▶ **Exercise description**:
Leave every picture out and return the rest of the listing verbatim.

▶ **Given material**:
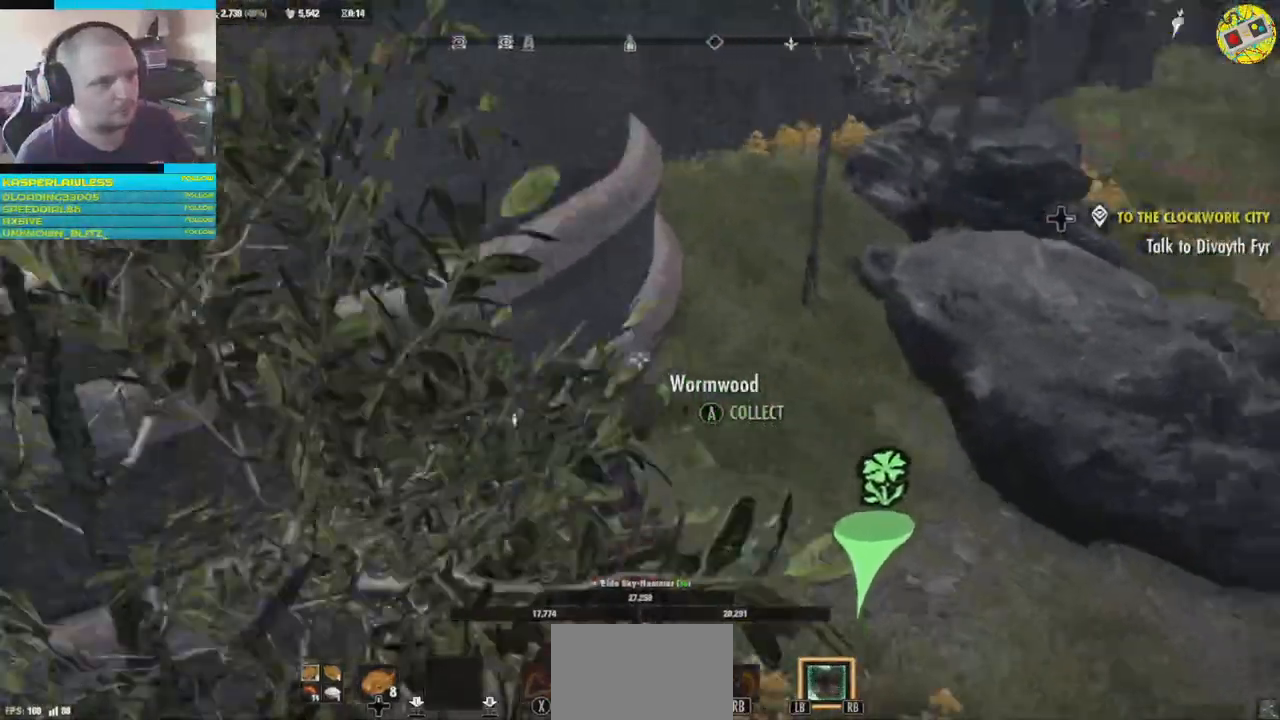
Gameplay with a controller (Xbox layout); each line is a JSON object with the inputs held at the frame after it. "events" lists button and stick changes between this image and that frame as [ms after this image, input, new state], when the widget could be followed in between. Not read: HOME L3.
{"buttons": ["A"], "left_stick": "down-right", "right_stick": "center", "events": [[33, "left_stick", "down-right"], [250, "right_stick", "center"], [434, "A", "down"]]}
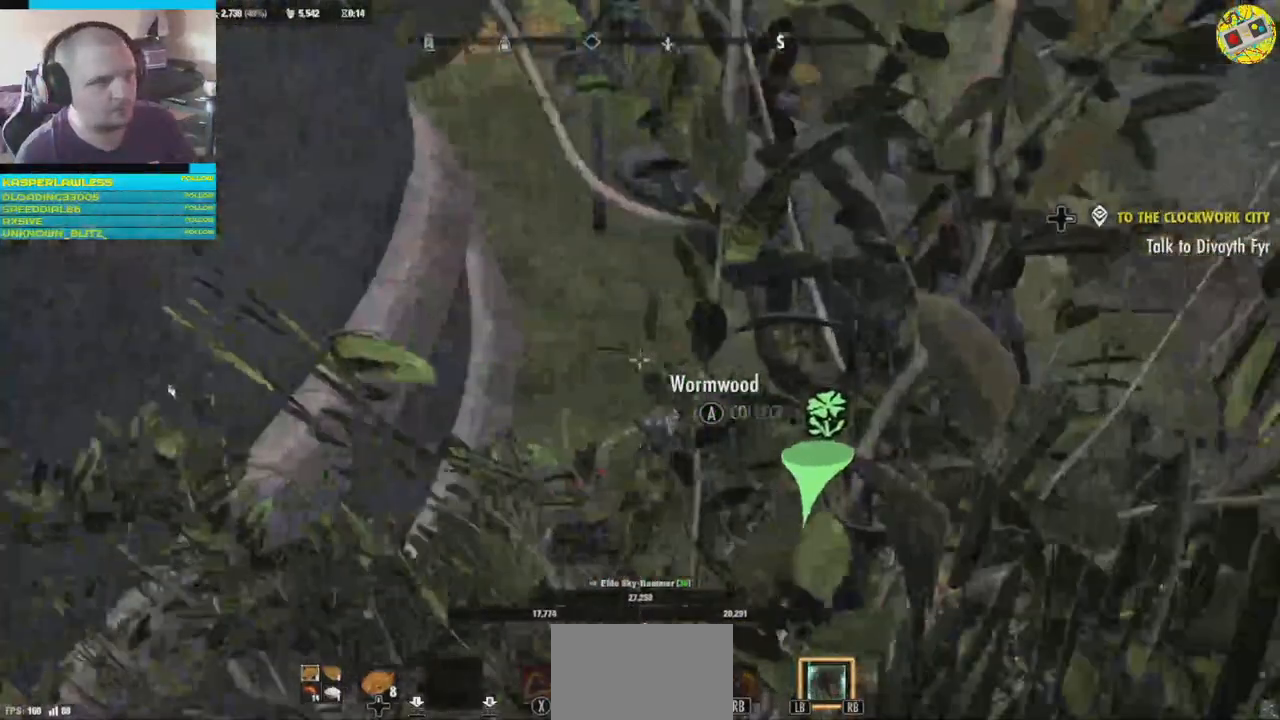
{"buttons": [], "left_stick": "center", "right_stick": "center", "events": [[17, "A", "up"], [501, "left_stick", "center"]]}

▶ **Solved exercise**:
Gameplay with a controller (Xbox layout); each line is a JSON object with the inputs held at the frame after it. "events" lists button and stick changes between this image and that frame as [ms after this image, input, new state], when the widget could be followed in between. Not read: HOME L3.
{"buttons": ["A"], "left_stick": "down-right", "right_stick": "center", "events": [[33, "left_stick", "down-right"], [250, "right_stick", "center"], [434, "A", "down"]]}
{"buttons": [], "left_stick": "center", "right_stick": "center", "events": [[17, "A", "up"], [501, "left_stick", "center"]]}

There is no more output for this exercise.